(Stored data)
----------------

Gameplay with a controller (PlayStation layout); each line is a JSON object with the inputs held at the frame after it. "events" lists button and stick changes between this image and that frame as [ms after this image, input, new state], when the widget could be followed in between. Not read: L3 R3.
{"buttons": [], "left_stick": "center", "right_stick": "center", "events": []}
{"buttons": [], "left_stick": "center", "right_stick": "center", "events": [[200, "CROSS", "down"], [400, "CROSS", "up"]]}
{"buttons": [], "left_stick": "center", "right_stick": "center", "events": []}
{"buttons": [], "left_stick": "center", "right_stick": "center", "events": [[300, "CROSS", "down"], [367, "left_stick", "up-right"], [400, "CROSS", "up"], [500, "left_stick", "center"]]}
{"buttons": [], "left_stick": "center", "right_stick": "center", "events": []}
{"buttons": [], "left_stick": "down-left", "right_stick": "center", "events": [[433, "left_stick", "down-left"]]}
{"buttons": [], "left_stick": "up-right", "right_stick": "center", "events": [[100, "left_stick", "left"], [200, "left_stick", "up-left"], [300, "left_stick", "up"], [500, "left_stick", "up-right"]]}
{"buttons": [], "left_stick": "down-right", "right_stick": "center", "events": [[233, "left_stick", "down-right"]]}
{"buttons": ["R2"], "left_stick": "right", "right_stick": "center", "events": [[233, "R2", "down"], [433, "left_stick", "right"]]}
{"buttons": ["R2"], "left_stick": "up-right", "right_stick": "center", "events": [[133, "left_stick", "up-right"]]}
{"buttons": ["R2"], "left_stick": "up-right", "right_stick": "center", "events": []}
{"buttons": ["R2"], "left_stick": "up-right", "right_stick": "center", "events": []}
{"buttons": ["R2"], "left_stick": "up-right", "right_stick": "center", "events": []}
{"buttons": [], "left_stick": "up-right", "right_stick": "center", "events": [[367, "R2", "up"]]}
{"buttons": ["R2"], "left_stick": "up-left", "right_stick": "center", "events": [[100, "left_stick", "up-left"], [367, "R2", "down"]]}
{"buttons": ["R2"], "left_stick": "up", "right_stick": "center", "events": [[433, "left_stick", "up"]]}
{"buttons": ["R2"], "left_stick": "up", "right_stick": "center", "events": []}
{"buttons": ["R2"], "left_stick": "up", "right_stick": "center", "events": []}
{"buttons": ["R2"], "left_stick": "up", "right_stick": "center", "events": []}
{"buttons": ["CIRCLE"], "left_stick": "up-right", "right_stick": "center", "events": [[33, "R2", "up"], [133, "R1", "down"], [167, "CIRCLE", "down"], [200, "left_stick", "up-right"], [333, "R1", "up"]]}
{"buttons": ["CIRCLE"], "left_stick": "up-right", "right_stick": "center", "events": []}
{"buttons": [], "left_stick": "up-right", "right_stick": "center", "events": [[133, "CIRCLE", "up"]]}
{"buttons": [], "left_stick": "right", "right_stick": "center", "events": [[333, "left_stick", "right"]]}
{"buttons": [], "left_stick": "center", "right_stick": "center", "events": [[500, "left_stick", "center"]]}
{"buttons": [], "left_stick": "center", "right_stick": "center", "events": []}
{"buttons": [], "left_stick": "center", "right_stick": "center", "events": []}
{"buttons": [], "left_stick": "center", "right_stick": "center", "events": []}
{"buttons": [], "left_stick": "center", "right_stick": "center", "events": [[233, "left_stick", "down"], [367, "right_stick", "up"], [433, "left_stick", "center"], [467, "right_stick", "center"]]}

----------------

DESCRIPTION OF THE TASK: Where a line above contains the string "CIRCLE", copy that line.

ANSWER SPACE:
{"buttons": ["CIRCLE"], "left_stick": "up-right", "right_stick": "center", "events": [[33, "R2", "up"], [133, "R1", "down"], [167, "CIRCLE", "down"], [200, "left_stick", "up-right"], [333, "R1", "up"]]}
{"buttons": ["CIRCLE"], "left_stick": "up-right", "right_stick": "center", "events": []}
{"buttons": [], "left_stick": "up-right", "right_stick": "center", "events": [[133, "CIRCLE", "up"]]}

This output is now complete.